Every claim above traces to files read in both repos on 4 Jul 2026:

Utkrushta/supabase/migrations/20260530091150_create_conversations.sql — header: "Replaces an in-memory SESSIONS dict in task_builder/server.py"; siblings create generation_jobs · generated_scenarios · templates · task_template_match
utkrusht-task/task_builder/conversation_repo.py:8 — "The shape mirrors the conversations migration in the Utkrushta backend repo"
Utkrushta/shared/daos/ — ~45 DAOs incl. task_dao.py · competency_dao.py · base.py; ~40 models in shared/models/; rule & exceptions documented in Utkrushta/CLAUDE.md
utkrusht-task/generators/task/persistence.py · generators/input_files/generator.py · generators/prompts/db_queries.py · generators/scenarios/repository.py · infra/e2b/supabase_helpers.py · gist_manager.py · trace_ui/server.py · task_agent_preflight.py — the 8+ raw create_client() sites
utkrusht-task/task_builder/jobs.py — daemon-thread runner, BoundedSemaphore(3), "no cross-process queue" consolidation note; task_builder/runner.py — 5 subprocess stages, stdout scraping
utkrusht-task/infra/github_utils.py (247 LOC) vs Utkrushta/fastapi_service/github_utils.py (~1,000 LOC) — identical signatures
utkrusht-task/data/generated/input_files/ — 297 files / 2.7 MB / ~82 competency dirs; paths hard-coded in generators/input_files/generator.py:41 and run_pipeline.py:53; human-tuning note at generator.py:555
utkrusht-task/task_builder/Dockerfile — python:3.13-slim; Utkrushta service images on 3.11/3.12; notifications precedent: Utkrushta/notifications/ (own Dockerfile, 21 deps, own db layer)
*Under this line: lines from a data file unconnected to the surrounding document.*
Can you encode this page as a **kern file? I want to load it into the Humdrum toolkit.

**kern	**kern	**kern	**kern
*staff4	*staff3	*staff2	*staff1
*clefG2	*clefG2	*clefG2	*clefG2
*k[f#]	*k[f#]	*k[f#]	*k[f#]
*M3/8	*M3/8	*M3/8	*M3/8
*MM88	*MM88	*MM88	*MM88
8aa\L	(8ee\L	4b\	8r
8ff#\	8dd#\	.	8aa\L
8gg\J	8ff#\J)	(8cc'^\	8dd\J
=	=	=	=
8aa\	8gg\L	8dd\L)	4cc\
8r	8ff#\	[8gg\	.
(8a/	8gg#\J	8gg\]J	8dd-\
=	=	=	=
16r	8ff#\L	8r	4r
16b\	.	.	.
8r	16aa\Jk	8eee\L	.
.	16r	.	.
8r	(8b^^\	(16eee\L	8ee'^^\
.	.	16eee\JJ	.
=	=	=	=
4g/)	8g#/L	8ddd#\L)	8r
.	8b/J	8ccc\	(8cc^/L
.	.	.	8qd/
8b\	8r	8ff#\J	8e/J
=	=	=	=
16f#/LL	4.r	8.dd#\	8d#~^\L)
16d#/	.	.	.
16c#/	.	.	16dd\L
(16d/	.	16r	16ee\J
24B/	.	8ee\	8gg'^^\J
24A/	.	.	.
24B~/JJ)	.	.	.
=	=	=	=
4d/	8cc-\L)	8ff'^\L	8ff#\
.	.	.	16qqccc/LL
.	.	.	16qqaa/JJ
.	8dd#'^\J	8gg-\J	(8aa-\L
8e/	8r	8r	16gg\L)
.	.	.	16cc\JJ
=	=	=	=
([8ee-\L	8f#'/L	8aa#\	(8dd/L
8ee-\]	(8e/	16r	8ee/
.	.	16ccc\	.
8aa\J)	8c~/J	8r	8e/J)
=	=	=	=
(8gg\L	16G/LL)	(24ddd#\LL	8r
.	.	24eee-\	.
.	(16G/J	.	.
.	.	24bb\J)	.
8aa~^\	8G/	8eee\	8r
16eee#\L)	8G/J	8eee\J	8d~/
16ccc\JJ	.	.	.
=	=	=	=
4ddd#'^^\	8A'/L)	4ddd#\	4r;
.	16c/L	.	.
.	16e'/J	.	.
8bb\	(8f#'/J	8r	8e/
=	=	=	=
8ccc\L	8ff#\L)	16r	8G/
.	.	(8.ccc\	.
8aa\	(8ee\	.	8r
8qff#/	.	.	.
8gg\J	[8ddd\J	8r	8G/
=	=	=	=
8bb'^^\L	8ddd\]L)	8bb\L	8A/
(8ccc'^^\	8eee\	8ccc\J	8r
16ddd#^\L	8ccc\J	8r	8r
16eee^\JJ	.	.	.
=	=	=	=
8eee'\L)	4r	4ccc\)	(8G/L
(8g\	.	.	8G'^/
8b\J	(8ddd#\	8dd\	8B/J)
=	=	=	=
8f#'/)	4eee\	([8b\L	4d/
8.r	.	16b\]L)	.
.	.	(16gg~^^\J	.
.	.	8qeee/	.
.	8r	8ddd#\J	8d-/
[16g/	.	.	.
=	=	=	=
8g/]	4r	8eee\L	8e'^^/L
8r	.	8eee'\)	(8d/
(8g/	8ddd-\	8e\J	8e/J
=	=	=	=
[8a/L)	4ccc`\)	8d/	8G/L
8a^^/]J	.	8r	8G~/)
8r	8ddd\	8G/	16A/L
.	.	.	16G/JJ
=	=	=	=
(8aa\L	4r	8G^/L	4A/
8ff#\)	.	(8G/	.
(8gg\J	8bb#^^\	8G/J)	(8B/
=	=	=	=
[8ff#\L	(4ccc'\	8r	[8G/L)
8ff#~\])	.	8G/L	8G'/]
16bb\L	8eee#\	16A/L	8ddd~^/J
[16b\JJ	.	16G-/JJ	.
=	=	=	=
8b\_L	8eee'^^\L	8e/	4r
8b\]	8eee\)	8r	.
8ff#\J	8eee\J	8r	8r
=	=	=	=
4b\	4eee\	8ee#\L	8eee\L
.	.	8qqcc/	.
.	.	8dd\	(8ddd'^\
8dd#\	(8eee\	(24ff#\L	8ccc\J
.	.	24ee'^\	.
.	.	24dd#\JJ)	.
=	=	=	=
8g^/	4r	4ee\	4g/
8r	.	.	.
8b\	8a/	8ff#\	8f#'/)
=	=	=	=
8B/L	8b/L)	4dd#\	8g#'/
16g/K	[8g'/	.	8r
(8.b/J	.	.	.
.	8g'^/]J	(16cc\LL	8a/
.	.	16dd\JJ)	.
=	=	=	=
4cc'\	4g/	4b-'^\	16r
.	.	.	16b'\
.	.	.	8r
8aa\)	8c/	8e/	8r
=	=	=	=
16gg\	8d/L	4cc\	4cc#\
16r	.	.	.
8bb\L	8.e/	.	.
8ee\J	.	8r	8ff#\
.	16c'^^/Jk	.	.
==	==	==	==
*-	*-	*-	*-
Scale: Utkrushta ≈ shared 30k · flask 21k · fastapi 13k · airflow 37k LOC; utkrusht-task runtime ≈ task_builder 1.5k · generators 11k · infra 7k · prompts 32k · task_artifacts 98 MB (generated)

Utkrusht · "Task Builder — one repo, two processes" · companion to Create a Task via Chat, from a Position. This document changes no application code; it records the architecture decision and the migration plan for the follow-up implementation.